HSK4 Thor
1940
(Neptun 1022)
- Class: Schiff 10
- Displacement: 3,862 tons
- Dimensions: 379 x 54 x 23 ft.
- Machinery: 1-shaft geared turbines, S.H.P. 6,500 = 18 knots
- Armament: 6-5.9 in., 2-37 mm. A.A. guns; 4-21 in. T.T.(2x2); 2 aircraft; 90 mines
- Complement: 345
- Builder: Deutsche Werft, Hamburg
- Launched: 1938
- Notes: Originally buit as the freighter Santa Cruz. She was the fourth raider cruiser to leave Germany, on 6 June 1940, under captain Otto Kähler. She claimed six victims in the first 17 days of her cruise. She then encountered the British Armed Merchant Cruiser (AMC) HMS Alcantara on 28 July, and during a 35-minute engagement both ships were damaged, but Thor broke off the action. In the next four months she sank only two more ships, before meeting the British AMC HMS Carnarvon Castle on 5 December 1940. During a tough one-hour engagement, the latter was seriously damaged, and forced to run for Montevideo, while the Thor was not seriously hurt. After four more months at sea and only two additional sinkings, on 4 April 1941 she had her third meeting with a British AMC, HMS Voltaire, and this time pressed her attack until the latter was sunk. Thor then sailed for home, arriving at Hamburg on 6 June, having sunk or captured 12 ships of 96,547 tons in a voyage of 329 days.

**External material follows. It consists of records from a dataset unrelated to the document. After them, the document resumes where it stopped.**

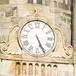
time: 5:25
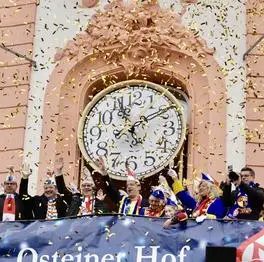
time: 11:09
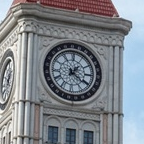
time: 1:20
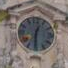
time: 12:30
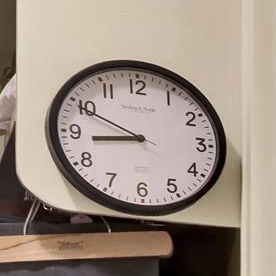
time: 8:49
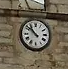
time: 10:52
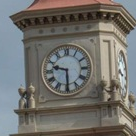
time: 9:29
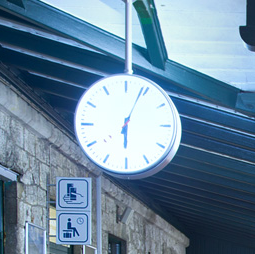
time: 6:03
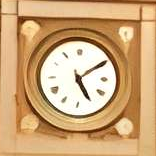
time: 5:09
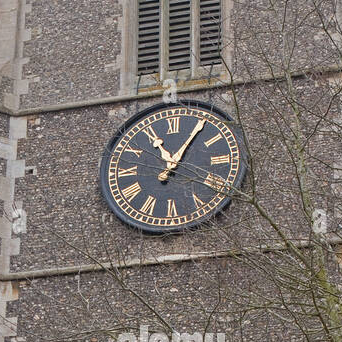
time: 11:05
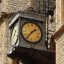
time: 1:36
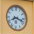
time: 8:17
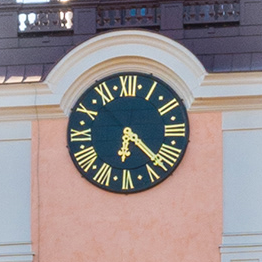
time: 6:21
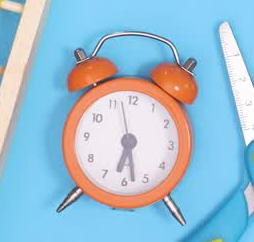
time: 6:28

Thor had her guns upgraded and radar added, before a second cruise began on 20 November 1941 under the command of Günther Gumprich. She searched unsuccessfully for Antarctic whalers, but then sank five ships in the South Atlantic from March 1942. Shifting to the Indian Ocean, she claimed five more victims, before heading to Japan for replenishment and repairs. She docked at Yokohama on 10 October. On 30 November, she was berthed next to the tanker Uckermark (ex-Altmark when the latter exploded; the subsequent fires burnt out and sank the Thor too. For her second voyage, she was credited with 10 ships of 56,037 tons.